__TEXTO DE ORIGEM__.
Li a matéria de “O Estado”, edição de 4/1 (pág. B4), cujo título diz: “Marinho promete revisar a reforma e incluir trabalho por aplicativo”. A notícia, de meia página, reproduz em parte o discurso de S. Exa. Estou certo, porém, que focaliza os aspectos principais.

Para S. Exa., o “Imposto Sindical não existirá mais no Brasil”. A ideia “é fortalecer os sindicatos por meio de outros mecanismos”. Em conjunto com o Congresso Nacional, se propõe a “construir uma legislação que modernize o nosso sistema sindical de relações do trabalho e nos aproxime das melhores práticas existentes no mundo nesse campo”. Também promete “fazer uma revisão da reforma trabalhista realizada pelo ex-presidente Michel Temer, para incluir, entre outros pontos, a formalização dos trabalhadores por aplicativo”.

Quanto ao Imposto Sindical, ou Contribuição Sindical, disciplinada pelo Capítulo III do Título V da Consolidação das Leis do Trabalho (CLT), registro que a lei 13.467/17, não a extinguiu. Para extingui-la será necessário aprovação de projeto de lei no Congresso Nacional.

__ENTRADAS EXIBIDAS__.
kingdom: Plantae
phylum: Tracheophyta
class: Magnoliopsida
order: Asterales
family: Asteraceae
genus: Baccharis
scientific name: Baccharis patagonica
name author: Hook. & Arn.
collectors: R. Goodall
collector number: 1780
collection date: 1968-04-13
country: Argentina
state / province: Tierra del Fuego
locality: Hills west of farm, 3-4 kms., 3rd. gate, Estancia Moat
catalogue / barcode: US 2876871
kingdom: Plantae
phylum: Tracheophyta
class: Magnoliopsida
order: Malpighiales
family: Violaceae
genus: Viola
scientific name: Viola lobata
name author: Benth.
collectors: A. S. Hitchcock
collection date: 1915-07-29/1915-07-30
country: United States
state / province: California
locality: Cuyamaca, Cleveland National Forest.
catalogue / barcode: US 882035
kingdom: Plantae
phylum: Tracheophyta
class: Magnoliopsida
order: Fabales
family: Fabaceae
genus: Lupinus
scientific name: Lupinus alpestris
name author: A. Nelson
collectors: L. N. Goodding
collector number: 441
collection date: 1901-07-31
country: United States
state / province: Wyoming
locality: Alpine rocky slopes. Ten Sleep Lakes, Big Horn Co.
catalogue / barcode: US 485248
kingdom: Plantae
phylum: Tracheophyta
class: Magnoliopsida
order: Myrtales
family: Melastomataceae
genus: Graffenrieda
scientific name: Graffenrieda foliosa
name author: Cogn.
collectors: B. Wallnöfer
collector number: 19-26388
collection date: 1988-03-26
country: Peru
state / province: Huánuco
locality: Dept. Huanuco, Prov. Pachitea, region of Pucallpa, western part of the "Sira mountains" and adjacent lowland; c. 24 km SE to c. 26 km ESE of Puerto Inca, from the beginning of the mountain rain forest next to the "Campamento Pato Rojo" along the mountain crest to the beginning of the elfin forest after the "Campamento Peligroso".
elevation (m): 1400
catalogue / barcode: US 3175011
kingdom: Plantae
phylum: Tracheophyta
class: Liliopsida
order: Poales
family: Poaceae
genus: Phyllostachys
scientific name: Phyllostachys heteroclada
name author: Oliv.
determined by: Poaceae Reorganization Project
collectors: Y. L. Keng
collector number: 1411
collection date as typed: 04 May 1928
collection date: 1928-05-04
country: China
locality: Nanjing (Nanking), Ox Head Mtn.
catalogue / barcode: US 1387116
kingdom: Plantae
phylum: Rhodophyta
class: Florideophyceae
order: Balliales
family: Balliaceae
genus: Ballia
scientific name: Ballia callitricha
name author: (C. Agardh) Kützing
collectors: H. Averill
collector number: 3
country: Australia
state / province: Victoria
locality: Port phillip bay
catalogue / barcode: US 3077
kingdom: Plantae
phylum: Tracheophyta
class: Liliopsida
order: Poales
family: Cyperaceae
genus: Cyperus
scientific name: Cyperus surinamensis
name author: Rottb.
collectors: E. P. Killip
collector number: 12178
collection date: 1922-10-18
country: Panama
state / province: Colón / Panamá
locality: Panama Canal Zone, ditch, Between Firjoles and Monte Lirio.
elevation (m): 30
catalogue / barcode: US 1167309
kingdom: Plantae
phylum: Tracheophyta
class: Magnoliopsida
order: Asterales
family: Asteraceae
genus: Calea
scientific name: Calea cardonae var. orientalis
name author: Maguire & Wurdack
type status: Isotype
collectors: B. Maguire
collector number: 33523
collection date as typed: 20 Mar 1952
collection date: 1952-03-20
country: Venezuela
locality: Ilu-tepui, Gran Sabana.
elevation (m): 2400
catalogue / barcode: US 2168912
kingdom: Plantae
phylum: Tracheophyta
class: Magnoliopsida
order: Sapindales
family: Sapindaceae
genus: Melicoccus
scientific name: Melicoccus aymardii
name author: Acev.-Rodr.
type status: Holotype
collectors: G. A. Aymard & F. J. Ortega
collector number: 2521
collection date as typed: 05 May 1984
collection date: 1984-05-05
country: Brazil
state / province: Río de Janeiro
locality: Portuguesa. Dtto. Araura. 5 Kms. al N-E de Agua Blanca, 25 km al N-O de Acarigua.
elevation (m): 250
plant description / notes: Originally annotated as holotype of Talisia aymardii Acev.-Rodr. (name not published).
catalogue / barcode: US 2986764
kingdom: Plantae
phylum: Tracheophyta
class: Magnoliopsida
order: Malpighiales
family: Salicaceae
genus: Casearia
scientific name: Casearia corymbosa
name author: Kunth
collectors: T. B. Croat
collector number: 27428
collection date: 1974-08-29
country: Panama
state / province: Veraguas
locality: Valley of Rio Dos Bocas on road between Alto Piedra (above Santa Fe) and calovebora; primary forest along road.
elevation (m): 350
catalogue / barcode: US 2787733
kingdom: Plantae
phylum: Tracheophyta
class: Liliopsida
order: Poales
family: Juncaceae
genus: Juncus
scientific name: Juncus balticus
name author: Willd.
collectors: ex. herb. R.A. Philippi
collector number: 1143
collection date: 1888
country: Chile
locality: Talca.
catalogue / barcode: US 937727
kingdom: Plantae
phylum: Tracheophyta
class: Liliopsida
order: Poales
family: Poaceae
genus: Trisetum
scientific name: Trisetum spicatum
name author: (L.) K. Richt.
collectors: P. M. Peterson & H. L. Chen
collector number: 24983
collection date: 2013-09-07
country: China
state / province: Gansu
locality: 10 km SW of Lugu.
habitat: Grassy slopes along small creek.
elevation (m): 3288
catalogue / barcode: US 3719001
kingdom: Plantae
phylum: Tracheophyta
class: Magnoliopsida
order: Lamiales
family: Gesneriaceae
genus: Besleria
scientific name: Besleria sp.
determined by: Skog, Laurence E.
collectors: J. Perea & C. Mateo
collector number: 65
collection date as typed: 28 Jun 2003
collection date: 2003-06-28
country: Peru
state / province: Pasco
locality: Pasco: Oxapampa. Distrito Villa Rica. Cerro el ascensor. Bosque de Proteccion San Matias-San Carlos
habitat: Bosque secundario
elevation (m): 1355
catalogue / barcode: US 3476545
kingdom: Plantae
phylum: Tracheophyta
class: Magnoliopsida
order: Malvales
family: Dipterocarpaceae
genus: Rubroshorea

__INSTRUÇÕES DA TAREFA__.
Reescreva um trecho do texto sobre a reforma trabalhista, trocando "Congresso Nacional" por "Senado Federal". Comece pelas palavras que contêm "Para S. Exa., o" e pare depois de "no Congresso Nacional.". As entradas são um material à parte, independente do texto.

__RESULTADO DO EXERCÍCIO__.
Para S. Exa., o “Imposto Sindical não existirá mais no Brasil”. A ideia “é fortalecer os sindicatos por meio de outros mecanismos”. Em conjunto com o Senado Federal, se propõe a “construir uma legislação que modernize o nosso sistema sindical de relações do trabalho e nos aproxime das melhores práticas existentes no mundo nesse campo”. Também promete “fazer uma revisão da reforma trabalhista realizada pelo ex-presidente Michel Temer, para incluir, entre outros pontos, a formalização dos trabalhadores por aplicativo”.

Quanto ao Imposto Sindical, ou Contribuição Sindical, disciplinada pelo Capítulo III do Título V da Consolidação das Leis do Trabalho (CLT), registro que a lei 13.467/17, não a extinguiu. Para extingui-la será necessário aprovação de projeto de lei no Senado Federal.